* **Exercise details**
Count the lines in the listing that contain the string "elasticsearch", with case taken into account, and give only that number.

[Records excerpted from a collection]
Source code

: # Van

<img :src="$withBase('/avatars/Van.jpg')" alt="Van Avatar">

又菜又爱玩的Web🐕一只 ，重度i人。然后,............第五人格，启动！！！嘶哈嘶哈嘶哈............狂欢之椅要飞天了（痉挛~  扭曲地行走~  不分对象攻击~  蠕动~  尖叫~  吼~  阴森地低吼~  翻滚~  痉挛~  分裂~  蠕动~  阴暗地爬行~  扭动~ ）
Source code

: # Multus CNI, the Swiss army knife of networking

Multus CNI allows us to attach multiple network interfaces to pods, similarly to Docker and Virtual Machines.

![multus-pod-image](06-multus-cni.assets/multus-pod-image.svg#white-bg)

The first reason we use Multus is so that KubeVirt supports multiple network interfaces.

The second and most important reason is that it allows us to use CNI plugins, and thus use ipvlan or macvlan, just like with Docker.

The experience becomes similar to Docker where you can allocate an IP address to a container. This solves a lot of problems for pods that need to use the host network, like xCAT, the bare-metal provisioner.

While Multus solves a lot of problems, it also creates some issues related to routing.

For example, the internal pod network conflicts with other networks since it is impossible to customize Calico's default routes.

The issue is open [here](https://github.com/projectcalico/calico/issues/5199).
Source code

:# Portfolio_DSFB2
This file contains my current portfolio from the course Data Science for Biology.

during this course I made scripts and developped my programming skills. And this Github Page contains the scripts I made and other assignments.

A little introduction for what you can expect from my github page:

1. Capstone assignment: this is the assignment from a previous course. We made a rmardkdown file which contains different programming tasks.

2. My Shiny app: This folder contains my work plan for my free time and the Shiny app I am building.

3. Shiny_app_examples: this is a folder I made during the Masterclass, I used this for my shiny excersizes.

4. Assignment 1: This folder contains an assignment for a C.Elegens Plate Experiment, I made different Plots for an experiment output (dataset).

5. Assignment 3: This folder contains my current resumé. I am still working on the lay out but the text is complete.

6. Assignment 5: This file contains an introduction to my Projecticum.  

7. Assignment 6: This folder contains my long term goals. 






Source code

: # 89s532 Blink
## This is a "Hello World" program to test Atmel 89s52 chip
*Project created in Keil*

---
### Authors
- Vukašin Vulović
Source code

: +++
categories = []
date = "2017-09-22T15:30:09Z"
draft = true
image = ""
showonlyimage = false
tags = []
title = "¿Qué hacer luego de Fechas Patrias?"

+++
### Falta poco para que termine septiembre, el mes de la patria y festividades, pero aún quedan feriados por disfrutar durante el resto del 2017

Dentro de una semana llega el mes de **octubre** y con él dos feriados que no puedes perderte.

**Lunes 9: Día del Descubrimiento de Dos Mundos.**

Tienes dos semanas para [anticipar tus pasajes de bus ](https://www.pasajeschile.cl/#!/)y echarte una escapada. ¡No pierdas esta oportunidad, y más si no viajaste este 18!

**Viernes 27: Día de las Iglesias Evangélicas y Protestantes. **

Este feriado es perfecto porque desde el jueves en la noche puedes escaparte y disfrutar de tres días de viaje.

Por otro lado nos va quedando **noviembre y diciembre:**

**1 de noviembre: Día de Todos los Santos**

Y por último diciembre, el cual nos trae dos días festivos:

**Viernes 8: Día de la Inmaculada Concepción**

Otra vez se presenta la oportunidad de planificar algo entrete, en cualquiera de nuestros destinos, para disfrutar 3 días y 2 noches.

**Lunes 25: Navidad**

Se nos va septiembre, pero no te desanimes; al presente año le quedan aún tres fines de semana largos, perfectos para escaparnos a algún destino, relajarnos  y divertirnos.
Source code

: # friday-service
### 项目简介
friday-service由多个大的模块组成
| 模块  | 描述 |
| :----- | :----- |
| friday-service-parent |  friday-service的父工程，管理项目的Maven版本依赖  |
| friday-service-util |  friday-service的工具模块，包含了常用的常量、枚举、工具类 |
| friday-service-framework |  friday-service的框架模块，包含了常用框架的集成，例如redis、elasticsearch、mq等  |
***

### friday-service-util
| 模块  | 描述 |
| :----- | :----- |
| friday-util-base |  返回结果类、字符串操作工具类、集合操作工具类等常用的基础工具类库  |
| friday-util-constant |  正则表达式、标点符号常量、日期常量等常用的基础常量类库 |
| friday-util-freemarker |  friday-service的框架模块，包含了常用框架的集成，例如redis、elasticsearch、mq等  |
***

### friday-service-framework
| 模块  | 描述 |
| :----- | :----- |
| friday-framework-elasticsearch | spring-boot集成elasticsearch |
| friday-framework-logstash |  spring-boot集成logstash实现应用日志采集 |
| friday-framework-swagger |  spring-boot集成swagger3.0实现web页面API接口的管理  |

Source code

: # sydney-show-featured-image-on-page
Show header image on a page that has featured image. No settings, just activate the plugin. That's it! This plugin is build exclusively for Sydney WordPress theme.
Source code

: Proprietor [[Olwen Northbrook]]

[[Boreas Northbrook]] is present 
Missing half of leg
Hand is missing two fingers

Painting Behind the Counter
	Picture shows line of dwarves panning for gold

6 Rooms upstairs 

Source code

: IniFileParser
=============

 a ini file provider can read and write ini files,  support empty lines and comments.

* **Result of this task**
3